_STATED EXERCISE_:
Rewrite the commitments and contingencies note below, starting with "We lease facilities" and going on through "real estate taxes.", changing "insurance expenses" to "insurance premiums".

10.   COMMITMENTS AND CONTINGENCIES
 
We lease facilities and certain equipment under operating leases expiring at various dates through fiscal year 2016. Facility leases require us to pay certain insurance expenses, maintenance costs and real estate taxes.
 
Approximate future basic rental commitments under operating leases as of April 2, 2011 are as follows (in thousands):
 
         
Fiscal Year Ending
       
2012
  $ 6,516  
2013
    4,313  
2014
    2,146  
2015
    1,096  
2016
    1,028  
Thereafter
    3,040  
         
    $ 18,139  
         
 
Rent expense in fiscal year 2011, 2010, and 2009 was $6.6 million, $5.9 million, and $5.2 million, respectively.
 
Under the accounting rules for business combinations, we established a liability for payments that we might make in the future to former shareholders of Neoteric that are tied to the performance of the Blood Track business for the first three years post acquisition, beginning with fiscal year 2010. During each of fiscal year 2011 and 2010, this business did not achieve the necessary revenue growth milestones for the former shareholders to receive additional performance payments. As such, we reduced the contingent liability by $1.9 million and $2.3 million during fiscal year 2011 and 2010, respectively, and recorded the adjustments as contingent consideration income in the consolidated statements of income.

_ENTRIES SHOWN_:
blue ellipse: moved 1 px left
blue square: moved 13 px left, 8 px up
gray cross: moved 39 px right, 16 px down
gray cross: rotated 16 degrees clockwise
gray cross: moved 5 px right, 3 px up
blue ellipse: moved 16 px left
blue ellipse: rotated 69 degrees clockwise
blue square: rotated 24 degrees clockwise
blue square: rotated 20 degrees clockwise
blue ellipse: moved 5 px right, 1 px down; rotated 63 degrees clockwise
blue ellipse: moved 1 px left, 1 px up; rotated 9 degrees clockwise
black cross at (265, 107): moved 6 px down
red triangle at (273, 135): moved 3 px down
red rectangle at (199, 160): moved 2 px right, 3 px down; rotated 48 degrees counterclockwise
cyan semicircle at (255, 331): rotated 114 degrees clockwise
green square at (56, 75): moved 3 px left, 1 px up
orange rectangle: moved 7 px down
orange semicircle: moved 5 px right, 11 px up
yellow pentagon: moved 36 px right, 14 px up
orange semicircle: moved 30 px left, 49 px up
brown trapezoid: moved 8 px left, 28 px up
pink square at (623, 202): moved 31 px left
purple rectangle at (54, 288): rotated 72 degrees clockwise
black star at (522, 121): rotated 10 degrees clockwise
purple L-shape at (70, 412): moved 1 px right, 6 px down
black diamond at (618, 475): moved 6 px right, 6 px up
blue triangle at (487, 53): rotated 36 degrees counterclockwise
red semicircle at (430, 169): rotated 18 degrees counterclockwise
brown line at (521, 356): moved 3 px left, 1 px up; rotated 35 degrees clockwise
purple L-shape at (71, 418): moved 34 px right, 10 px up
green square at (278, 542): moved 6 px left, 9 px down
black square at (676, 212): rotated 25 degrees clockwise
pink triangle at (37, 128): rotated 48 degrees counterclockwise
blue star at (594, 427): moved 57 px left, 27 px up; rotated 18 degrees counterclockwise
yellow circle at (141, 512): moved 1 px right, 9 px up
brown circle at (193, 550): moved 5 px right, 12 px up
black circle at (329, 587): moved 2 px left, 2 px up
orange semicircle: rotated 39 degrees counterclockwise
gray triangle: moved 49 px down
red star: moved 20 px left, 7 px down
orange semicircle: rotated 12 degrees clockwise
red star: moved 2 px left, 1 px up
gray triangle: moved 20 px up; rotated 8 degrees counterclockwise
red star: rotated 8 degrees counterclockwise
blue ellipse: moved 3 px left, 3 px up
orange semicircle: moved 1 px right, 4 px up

_REPLY_:
We lease facilities and certain equipment under operating leases expiring at various dates through fiscal year 2016. Facility leases require us to pay certain insurance premiums, maintenance costs and real estate taxes.